Sahra Wagenknecht

Die EZB: Eine neoliberale Fehlkonstruktion

Presseerklärung von Sahra Wagenknecht vom 02.06.2008

02.06.2008

Zum zehnjährigen Bestehen der Europäischen Zentralbank erklärt Sahra Wagenknecht, Abgeordnete des Europäischen Parlaments und Mitglied des Vorstands der Partei DIE LINKE:

Die Europäische Zentralbank, deren zehnjähriger Geburtstag heute gefeiert wird, ist eine neoliberale Fehlkonstruktion. Obwohl die Politik der EZB von großer Bedeutung für die Lebenssituation der Menschen in Europa ist, unterliegt sie keiner demokratischen Kontrolle. Laut Statut ist die Europäische Zentralbank unabhängig und allein dem Ziel der Preisstabilität verpflichtet. Doch was bedeutet diese viel gerühmte "Unabhängigkeit" der EZB anderes als die komplette Abhängigkeit der europäischen Währungs- und Finanzpolitik von den Interessen des europäischen Finanzkapitals? Wo die Politik nicht mitbestimmen darf, regieren die Finanzmärkte bzw. die europäischen Großbanken, Konzerne und Investmentgesellschaften eben direkt. Dies erklärt, warum die Vertreter der EZB regelmäßig an die Gewerkschaften appellieren, auf steigende Preise und unverschämte Profite der Konzerne gefälligst nicht mit entsprechenden Lohnforderungen zu reagieren. Dies erklärt auch, warum die EZB noch immer keine Initiative zur Regulierung der europäischen Finanzmärkte ergriffen hat. Obwohl die Finanzkrise sich immer weiter ausbreitet, vertraut man weiterhin auf die "Selbstregulierung" der Finanzmärkte. Dabei zeigt die Erfahrung, dass dies einer Einladung zur Selbstbedienung gleichkommt. Denn während man die Profite aus hochspekulativen Geschäften gern einsteckt, werden die Risiken und Verluste der Großbanken im Notfall von der öffentlichen Hand übernommen, d.h. dem Steuerzahler aufgebürdet.

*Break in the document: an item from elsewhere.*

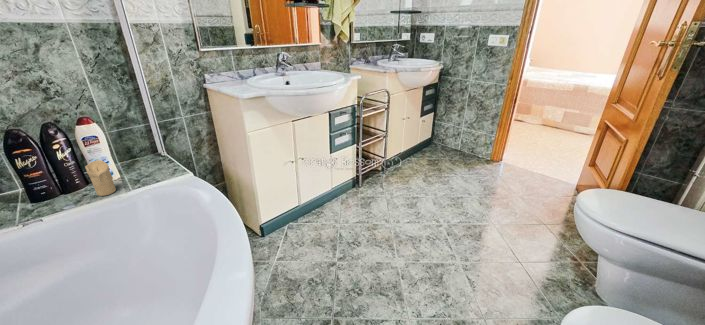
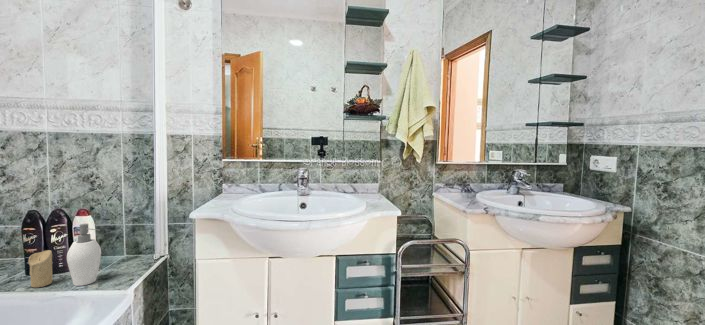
soap dispenser: none [126,125,158,183] -> present [67,224,101,286]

Das makroökonomische Regime der EU basiert aber noch auf einer zweiten Fehlkonstruktion: Während man die Verantwortung für die Währungspolitik der EZB übertragen hat, sind für die Steuerpolitik weiterhin die Mitgliedstaaten allein zuständig. Resultat ist ein verschärfter Steuerwettbewerb, der vor allem Unternehmen und Reiche begünstigt, während Beschäftigte und Verbraucher einen immer größeren Teil der verbleibenden Steuerlast zu tragen haben. Durch diese neoliberale Fehlkonstruktion wird die Einnahmenbasis der öffentlichen Haushalte zerstört, was wiederum unsoziale Spar- und Privatisierungsprogramme nach sich zieht.


Statt oberflächliche Lobreden auf den Euro zu halten, sollte der zehnjährige Geburtstag der EZB zu einer kritischen Bilanz genutzt werden. Klar ist doch: Ohne eine grundlegende Revision der Währungs- und Finanzpolitik wird es kein soziales Europa geben! Die aktuelle Finanzkrise sollte daher als Chance genutzt werden, wichtige Institutionen wie die EZB demokratischer Kontrolle zu unterstellen – im Interesse der Beschäftigten, der Arbeitslosen sowie der Verbraucherinnen und Verbraucher in Europa.